Suddenly he recollected the unknown trouble which had been upon the girl when he had last seen her. She was not yet free from that secret sorrow which he had hoped it might be in his power to dispel. He and he only had seen Captain Jackson speaking to her in the green room at Covent Garden, and he only had good reason to believe that her sorrow had originated with that man. Under these circumstances he asked himself if he was justified in leaving her to fight her battle alone. She had not asked him to be her champion, and he felt that if she had done so, it was a very poor champion that he would have made; but still he knew more of her grief than any one else, and he believed he might be able to help her.
He tore up the letter which he had written to her.
“I will not leave her,” he cried. “Whatever may happen—whatever blame people who do not understand may say I have earned, I will not leave her until she has been freed from whatever distress she is in.”
He had scarcely seated himself when his servant announced Captain Horneck.

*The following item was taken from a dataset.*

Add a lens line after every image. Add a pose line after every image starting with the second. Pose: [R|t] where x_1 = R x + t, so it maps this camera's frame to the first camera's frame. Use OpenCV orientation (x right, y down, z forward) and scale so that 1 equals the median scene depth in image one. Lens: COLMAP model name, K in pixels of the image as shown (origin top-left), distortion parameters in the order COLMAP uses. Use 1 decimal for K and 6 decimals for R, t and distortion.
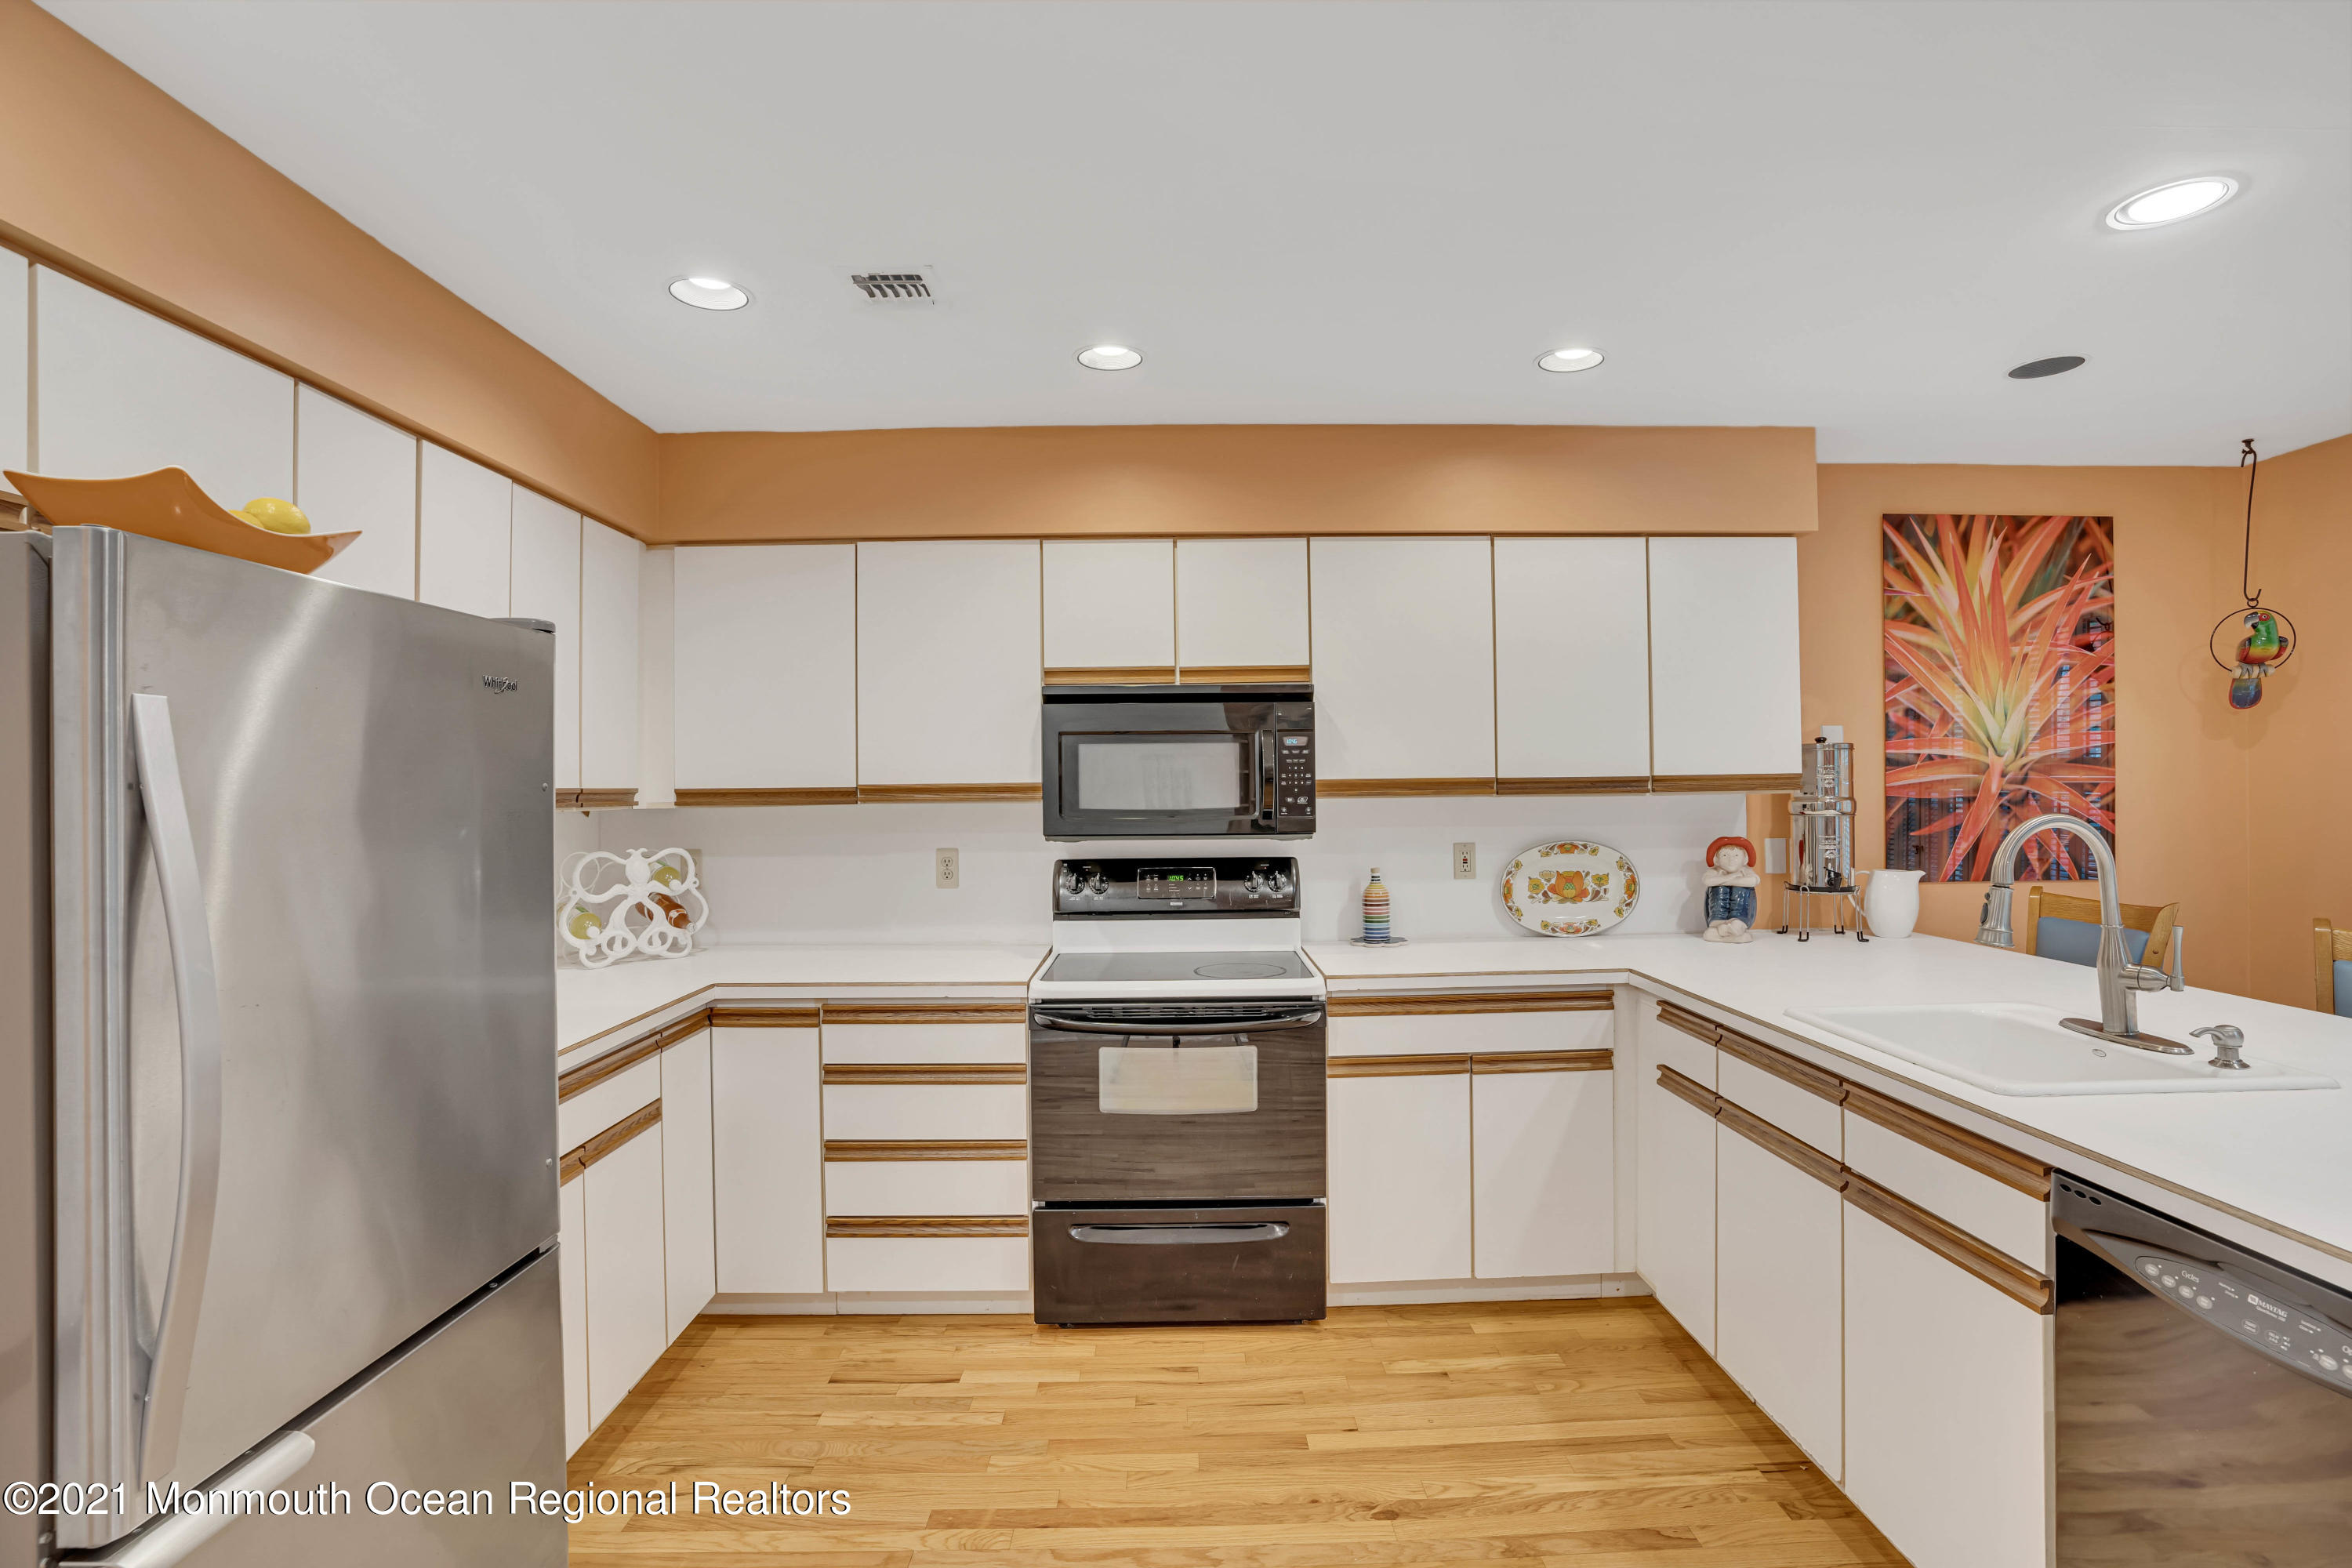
lens RADIAL K [[1091.6, 0, 1190.2], [0, 1091.6, 787.0], [0, 0, 1]] dist [-0.073355, 0.030713]
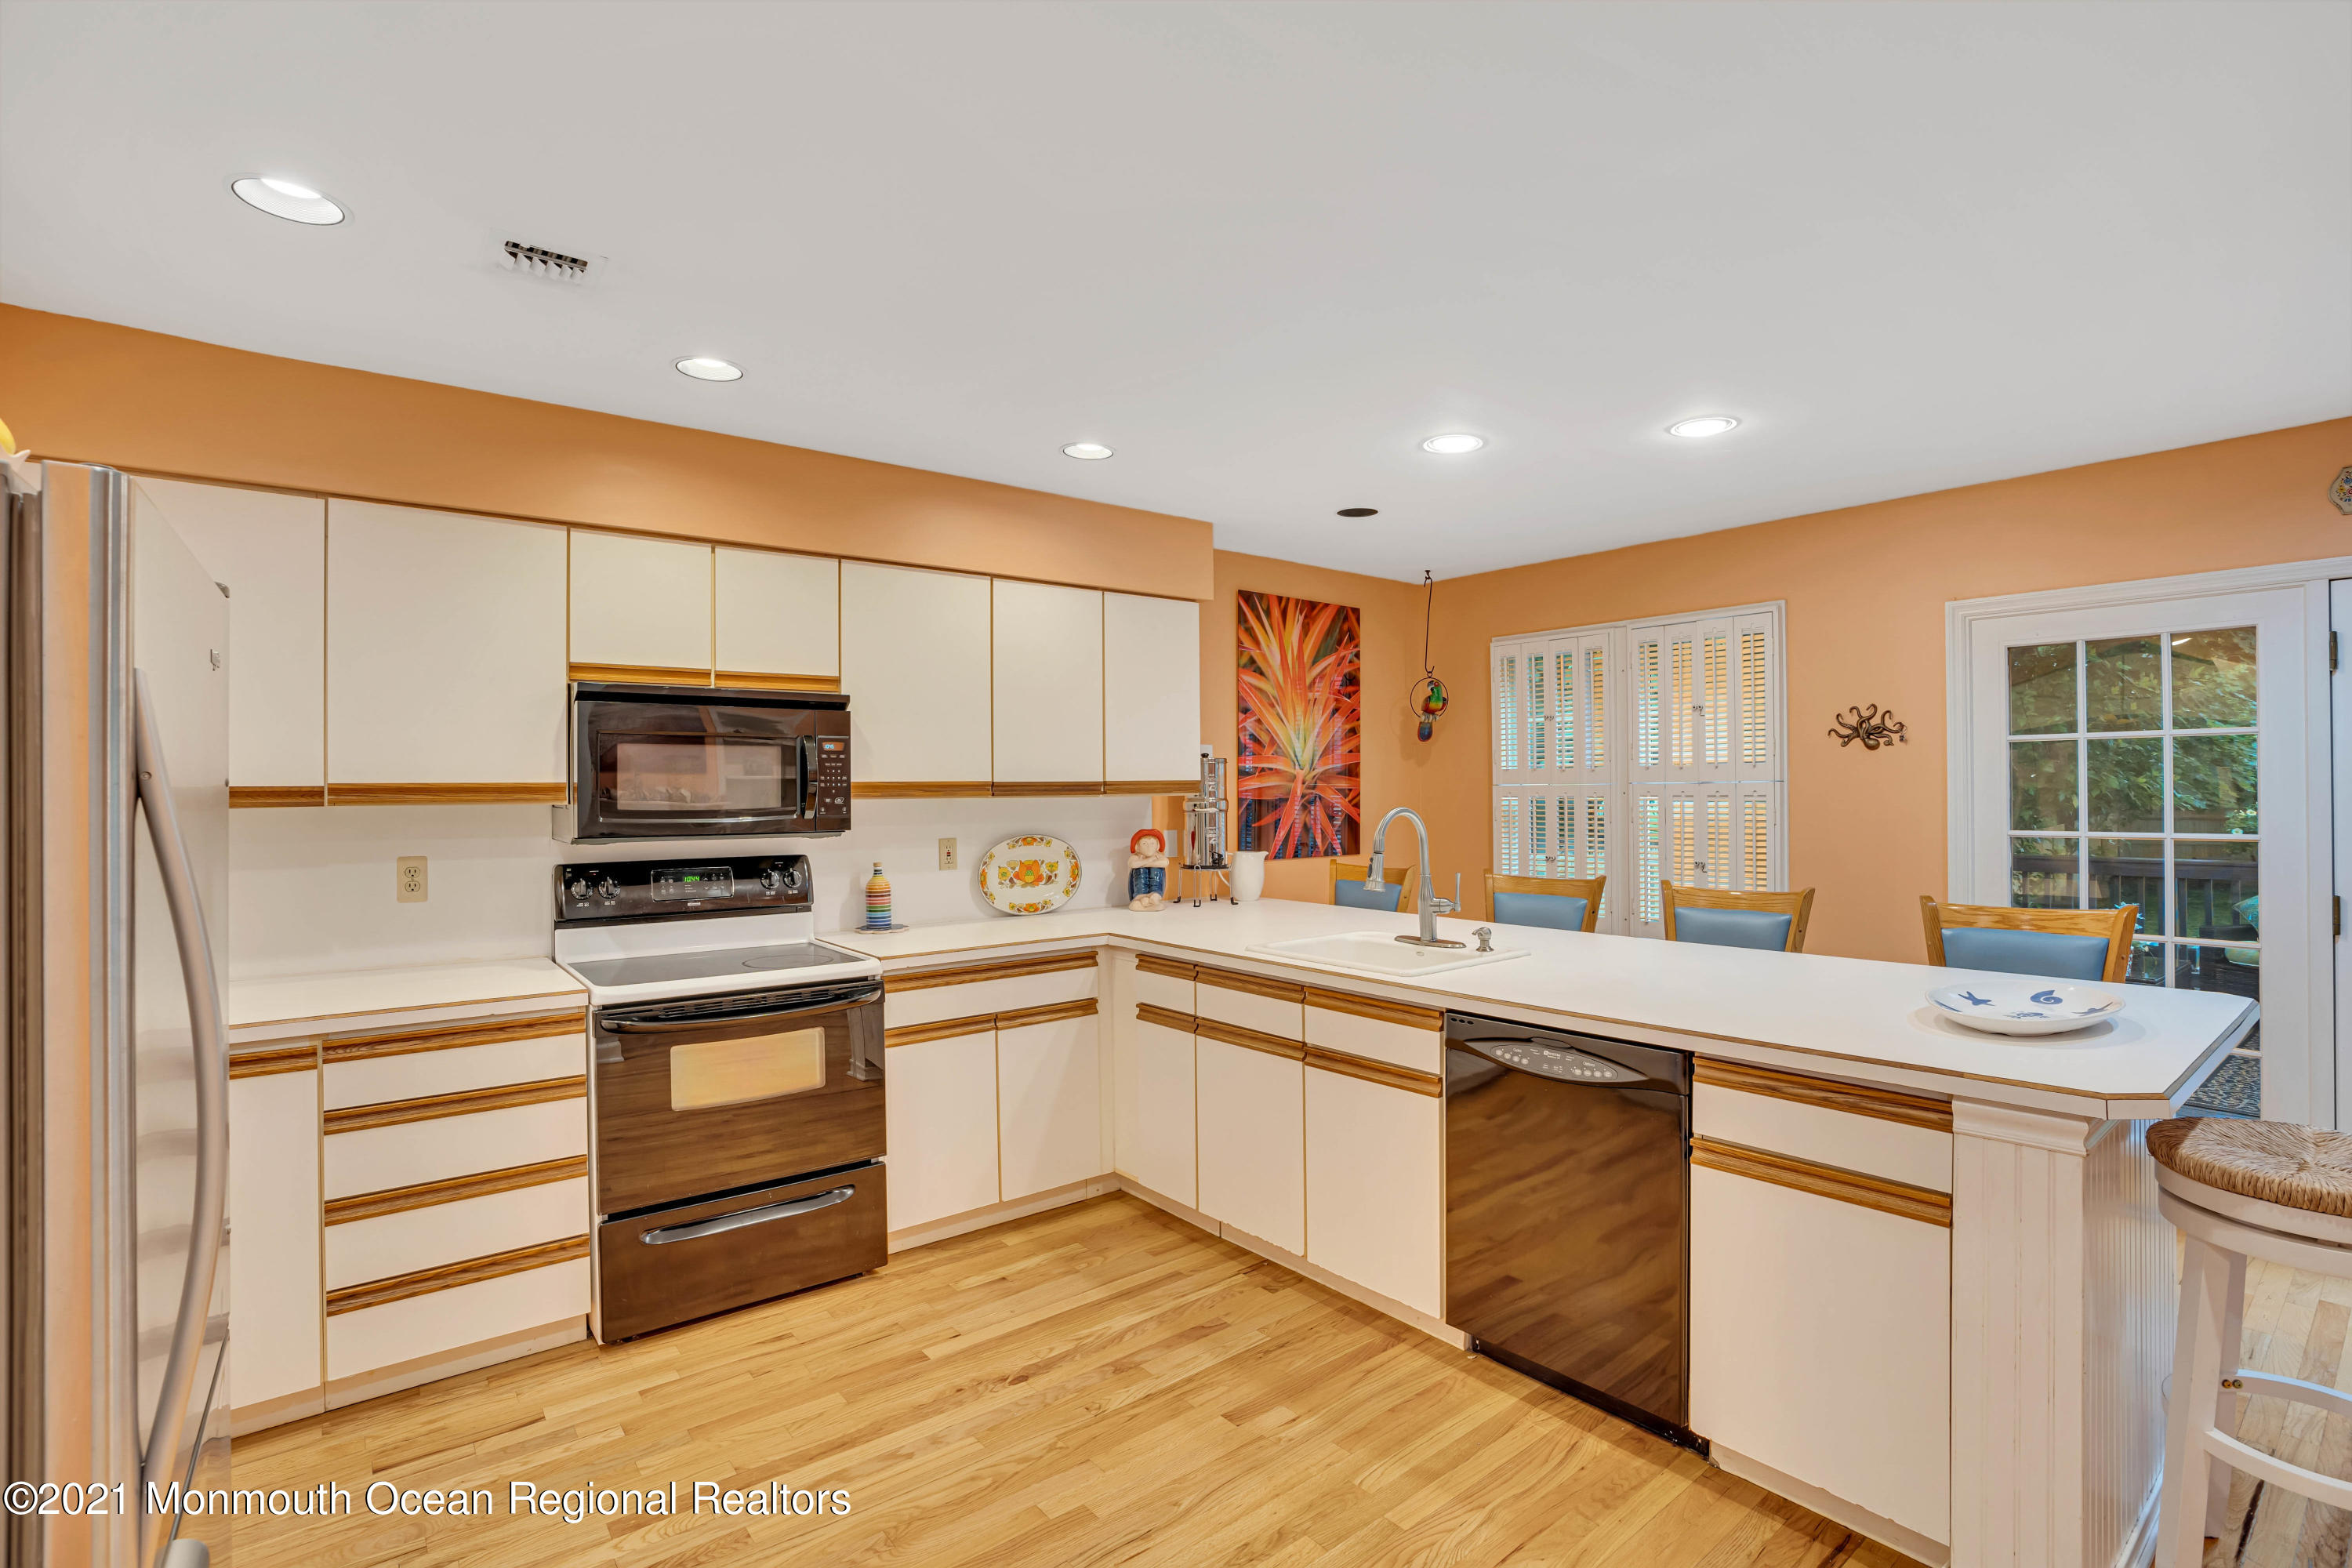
lens RADIAL K [[1091.6, 0, 1190.2], [0, 1091.6, 787.0], [0, 0, 1]] dist [-0.073355, 0.030713]
pose [[0.787838, 0.005658, 0.615857, -0.302968], [-0.002874, 0.999981, -0.005509, 0.003449], [-0.615876, 0.002570, 0.787839, -0.072369]]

For an instant Goldsmith was in trepidation. Mary Horneck's brother had no reason to visit him except as he himself had visited Evans and Kenrick. But with the sound of Captain Horneck's voice his trepidation passed away.
“Ha, my little hero!” Horneck cried before he had quite crossed the threshold. “What is this that is the talk of the town? Good Lord! what are things coming to when the men of letters have taken to beating the booksellers?”
“You have heard of it?” said Oliver. “You have heard of the quarrel, but you cannot have heard of the reason for it!”
“What, there is something behind the London Packet, after all?” cried Captain Horneck.
“Something behind it—something behind that slander—the mention of your sister's name, sir? What should be behind it, sir?”
“My dear old Nolly, do you fancy that the friendship which exists between my family and you is too weak to withstand such a strain as this—a strain put upon it by a vulgar scoundrel, whose malice so far as you are concerned is as well known as his envy of your success?”